[Source data]

^^^^^^^^^^^^^^^^

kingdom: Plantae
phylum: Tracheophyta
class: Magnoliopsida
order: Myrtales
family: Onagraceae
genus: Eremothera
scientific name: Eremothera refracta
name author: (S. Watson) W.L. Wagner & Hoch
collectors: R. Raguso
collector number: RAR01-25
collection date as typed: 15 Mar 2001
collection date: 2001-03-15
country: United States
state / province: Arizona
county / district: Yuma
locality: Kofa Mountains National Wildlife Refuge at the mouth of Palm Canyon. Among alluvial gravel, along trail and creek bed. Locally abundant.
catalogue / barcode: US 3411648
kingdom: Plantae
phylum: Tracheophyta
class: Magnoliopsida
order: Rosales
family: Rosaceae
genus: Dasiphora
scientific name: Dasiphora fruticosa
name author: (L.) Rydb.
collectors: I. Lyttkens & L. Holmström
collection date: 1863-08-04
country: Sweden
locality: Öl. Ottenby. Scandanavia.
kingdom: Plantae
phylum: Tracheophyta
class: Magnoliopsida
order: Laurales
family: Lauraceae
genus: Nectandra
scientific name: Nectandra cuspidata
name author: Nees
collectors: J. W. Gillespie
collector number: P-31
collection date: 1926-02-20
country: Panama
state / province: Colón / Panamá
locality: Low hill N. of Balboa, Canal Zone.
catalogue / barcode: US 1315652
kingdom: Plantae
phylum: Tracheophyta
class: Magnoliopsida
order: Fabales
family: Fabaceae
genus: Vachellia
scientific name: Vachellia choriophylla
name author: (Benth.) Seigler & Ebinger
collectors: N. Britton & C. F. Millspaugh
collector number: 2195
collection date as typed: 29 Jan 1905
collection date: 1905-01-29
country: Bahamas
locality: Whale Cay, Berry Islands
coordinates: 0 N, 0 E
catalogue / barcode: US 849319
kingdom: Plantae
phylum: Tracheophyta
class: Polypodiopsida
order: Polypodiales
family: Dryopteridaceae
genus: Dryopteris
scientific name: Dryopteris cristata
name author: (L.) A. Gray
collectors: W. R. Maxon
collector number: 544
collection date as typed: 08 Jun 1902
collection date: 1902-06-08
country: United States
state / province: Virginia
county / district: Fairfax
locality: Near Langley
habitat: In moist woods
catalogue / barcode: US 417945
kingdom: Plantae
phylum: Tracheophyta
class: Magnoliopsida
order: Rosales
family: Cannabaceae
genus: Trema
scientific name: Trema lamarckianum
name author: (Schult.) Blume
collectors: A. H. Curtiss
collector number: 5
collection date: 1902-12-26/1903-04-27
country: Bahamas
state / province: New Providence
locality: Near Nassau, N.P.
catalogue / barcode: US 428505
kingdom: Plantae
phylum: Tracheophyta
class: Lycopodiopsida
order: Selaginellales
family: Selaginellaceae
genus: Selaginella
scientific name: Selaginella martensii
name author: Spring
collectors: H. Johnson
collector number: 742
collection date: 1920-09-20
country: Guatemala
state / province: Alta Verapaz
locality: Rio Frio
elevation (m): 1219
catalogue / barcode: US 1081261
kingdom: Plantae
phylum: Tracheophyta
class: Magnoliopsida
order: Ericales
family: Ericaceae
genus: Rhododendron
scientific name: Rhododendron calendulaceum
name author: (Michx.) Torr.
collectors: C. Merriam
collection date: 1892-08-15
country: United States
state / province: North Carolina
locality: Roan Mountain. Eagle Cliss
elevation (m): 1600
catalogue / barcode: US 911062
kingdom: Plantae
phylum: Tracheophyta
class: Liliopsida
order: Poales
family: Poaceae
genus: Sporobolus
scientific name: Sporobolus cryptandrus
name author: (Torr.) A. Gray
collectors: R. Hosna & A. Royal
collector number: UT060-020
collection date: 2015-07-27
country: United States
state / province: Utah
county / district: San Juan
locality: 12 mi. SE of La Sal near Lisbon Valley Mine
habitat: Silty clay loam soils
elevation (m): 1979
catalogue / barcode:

^^^^^^^^^^^^^^^^

■ **Your instructions**
Please copy out word for word the lines of the records above from the line with "class: Polypodiopsida" to the line with "genus: Selaginella", both included.

■ **Exercise solution**
class: Polypodiopsida
order: Polypodiales
family: Dryopteridaceae
genus: Dryopteris
scientific name: Dryopteris cristata
name author: (L.) A. Gray
collectors: W. R. Maxon
collector number: 544
collection date as typed: 08 Jun 1902
collection date: 1902-06-08
country: United States
state / province: Virginia
county / district: Fairfax
locality: Near Langley
habitat: In moist woods
catalogue / barcode: US 417945
kingdom: Plantae
phylum: Tracheophyta
class: Magnoliopsida
order: Rosales
family: Cannabaceae
genus: Trema
scientific name: Trema lamarckianum
name author: (Schult.) Blume
collectors: A. H. Curtiss
collector number: 5
collection date: 1902-12-26/1903-04-27
country: Bahamas
state / province: New Providence
locality: Near Nassau, N.P.
catalogue / barcode: US 428505
kingdom: Plantae
phylum: Tracheophyta
class: Lycopodiopsida
order: Selaginellales
family: Selaginellaceae
genus: Selaginella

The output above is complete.